In all, the three managers being inducted oversaw at least 34 players who've been implicated as PED users and never noticed a thing wrong.

You could build a wing with the admitted and suspected drug cheats they won with: A-Rod, Roger Clemens (Torre), Jason Giambi (Torre and La Russa), McGwire, Jose Canseco (La Russa), Melky Cabrera (Torre and Cox), David Justice (Torre and Cox), Andy Pettite (Torre), Manny Ramirez (Torre with the Dodgers) and Sheffield (Torre and Cox.)

If we get really lucky, maybe disgraced HGH pitcher Darren Holmes will show up. He played under all three of them!

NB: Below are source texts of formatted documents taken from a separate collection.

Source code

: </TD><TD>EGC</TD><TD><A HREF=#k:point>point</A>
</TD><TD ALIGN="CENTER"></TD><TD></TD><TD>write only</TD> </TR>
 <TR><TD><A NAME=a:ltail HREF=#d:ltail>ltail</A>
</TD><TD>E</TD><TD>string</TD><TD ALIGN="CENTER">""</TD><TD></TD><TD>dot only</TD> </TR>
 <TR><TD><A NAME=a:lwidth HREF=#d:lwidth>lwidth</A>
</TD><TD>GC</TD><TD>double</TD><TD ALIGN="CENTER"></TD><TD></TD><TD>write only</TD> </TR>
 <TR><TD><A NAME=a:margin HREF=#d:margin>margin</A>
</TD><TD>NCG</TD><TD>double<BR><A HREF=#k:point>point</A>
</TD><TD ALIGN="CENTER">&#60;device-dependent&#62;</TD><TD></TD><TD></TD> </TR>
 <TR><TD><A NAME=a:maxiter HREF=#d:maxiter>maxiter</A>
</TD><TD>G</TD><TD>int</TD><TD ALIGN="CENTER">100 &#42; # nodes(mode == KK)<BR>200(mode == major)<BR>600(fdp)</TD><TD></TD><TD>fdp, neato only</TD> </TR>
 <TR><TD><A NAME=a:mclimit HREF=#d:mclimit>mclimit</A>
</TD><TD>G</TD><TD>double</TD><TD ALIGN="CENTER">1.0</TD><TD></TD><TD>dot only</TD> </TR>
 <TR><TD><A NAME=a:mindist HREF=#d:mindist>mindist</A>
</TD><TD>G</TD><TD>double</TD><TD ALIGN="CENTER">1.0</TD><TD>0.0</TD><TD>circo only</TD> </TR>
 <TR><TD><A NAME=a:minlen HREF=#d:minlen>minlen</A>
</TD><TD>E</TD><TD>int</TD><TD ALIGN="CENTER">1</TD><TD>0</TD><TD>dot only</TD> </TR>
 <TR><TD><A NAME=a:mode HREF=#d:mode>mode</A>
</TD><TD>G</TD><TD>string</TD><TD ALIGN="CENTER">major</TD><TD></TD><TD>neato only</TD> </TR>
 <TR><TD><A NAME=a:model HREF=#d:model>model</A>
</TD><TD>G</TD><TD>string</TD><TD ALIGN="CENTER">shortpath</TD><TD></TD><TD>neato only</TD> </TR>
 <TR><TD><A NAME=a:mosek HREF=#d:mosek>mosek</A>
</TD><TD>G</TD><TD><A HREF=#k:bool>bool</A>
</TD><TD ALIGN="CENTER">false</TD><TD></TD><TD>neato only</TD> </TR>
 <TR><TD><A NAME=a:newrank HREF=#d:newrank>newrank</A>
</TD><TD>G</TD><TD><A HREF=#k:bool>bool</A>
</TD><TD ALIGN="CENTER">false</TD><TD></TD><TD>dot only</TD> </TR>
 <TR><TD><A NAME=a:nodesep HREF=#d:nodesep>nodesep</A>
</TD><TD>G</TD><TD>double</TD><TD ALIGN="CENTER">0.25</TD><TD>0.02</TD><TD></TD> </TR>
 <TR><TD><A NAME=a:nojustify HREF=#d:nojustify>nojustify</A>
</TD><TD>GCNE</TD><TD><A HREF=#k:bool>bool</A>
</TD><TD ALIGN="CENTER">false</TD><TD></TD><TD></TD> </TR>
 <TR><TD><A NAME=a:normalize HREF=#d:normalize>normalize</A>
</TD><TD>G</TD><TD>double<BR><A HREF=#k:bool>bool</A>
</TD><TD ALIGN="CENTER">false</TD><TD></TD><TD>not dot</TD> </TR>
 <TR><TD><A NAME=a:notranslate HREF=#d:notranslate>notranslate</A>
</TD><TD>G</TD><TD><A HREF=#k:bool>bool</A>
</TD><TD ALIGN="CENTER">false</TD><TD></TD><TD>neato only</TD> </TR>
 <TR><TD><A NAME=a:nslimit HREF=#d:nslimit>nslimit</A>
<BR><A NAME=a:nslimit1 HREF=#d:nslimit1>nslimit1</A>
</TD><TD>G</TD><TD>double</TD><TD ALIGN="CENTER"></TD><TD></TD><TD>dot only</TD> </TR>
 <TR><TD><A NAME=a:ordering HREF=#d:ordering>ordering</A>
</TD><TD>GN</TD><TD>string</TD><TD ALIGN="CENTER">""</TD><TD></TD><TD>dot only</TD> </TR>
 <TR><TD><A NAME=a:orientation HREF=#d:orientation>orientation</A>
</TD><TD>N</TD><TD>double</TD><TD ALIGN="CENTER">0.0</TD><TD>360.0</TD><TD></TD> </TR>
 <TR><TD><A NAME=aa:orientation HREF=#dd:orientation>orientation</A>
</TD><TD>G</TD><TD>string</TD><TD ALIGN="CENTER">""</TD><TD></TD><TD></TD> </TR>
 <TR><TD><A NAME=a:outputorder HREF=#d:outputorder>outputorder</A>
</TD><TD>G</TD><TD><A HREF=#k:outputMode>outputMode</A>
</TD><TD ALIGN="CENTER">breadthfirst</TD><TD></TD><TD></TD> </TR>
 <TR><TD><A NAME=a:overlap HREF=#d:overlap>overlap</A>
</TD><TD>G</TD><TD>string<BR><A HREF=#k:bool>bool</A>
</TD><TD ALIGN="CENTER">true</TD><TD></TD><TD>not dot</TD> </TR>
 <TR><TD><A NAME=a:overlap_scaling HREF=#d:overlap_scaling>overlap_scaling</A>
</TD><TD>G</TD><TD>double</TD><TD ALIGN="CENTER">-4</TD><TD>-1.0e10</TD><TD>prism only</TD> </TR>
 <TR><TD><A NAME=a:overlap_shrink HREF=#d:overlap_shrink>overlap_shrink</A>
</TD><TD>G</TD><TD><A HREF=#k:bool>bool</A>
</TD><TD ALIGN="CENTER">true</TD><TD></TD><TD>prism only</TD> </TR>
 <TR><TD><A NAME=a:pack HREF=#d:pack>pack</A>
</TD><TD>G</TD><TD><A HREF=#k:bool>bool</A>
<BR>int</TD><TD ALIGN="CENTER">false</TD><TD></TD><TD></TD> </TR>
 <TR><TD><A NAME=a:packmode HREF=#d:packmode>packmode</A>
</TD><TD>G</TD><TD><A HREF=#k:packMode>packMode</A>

It's just another year in the Hall of Farce, where the codes of conduct shift like beach sand; where the rules for one set of men are ignored for another; where PED poppers can never enter, but the men who turned their backs to the cheating get gleaming, bronze plaques.

Hail The Great Enablers!

La Russa's slipping on the Hall of Fame jersey Monday is the sight that really tested my gag reflex. He did more for juicers than Jack LaLanne. He managed McGwire and Canseco -- the Wright Brothers of the Druggie Era -- for 21 combined seasons. He made millions on their pimpled backs, won his first World Series title on their syringes and built his 33-year managing career on their artificially carved biceps.

Under La Russa, the Oakland clubhouse became a kind of leather-upholstered showroom for creams, rubs and injections that allowed players to work out harder, recover quicker and attack the game like a wolf in a hen house. It didn't change much in St. Louis, either, where he says he didn't notice what McGwire, Troy Glaus, Fernando Vina and Ryan Franklin were doing.

He spent eight hours a day around these guys, eight months a year, and yet he never saw a thing. Maybe he dressed in a different clubhouse?

But he goes into the HOF and those players never will. Maybe he can send them some Instagrams.

Hey, you think any of the three skips will mention how PEDS helped them get to that sunny afternoon in Cooperstown?

Oh, and I can't forget to thank Katalina at Tijuana Pharmacy for all her help. Like my players always said, "We can't get cut without Kat!"

You won't even have to be in Cooperstown to smell the hypocrisy. Even the faintest scent of a rumor of PED use is enough to sink a player now.

Managers? Odorless.

Take Houston Astros great Craig Biggio. He had more than enough career to get in, and even though there isn't a stitch of evidence against him, the writers have kept him out because they have a niggling hunch he might've used.

Remember, kids: If you play the game under even a single cloud of suspicion, you're out. Manage it under one? Come on in and pull up a plaque!

Can you imagine this in any other sport? Do you think for a second Johan Bruyneel, the manager of all of Lance Armstrong's cheating, champion Tour de France teams, didn't know what was going on? You figure Bonnie and Clyde's driver just thought they were always running late?

Next month, the writers are expected to vote down McGwire for the eighth time and Clemens for the second time. They're right to do it. Those guys are tainted beyond any reasonable doubt, though Clemens still maintains innocence. But for the expansion error committee to let these three managers in -- unanimously, no less -- after winning hundreds of games with better chemistry is the gold standard of double standards.

If you believe they didn't know, then you'll fit perfectly in Dupers Town.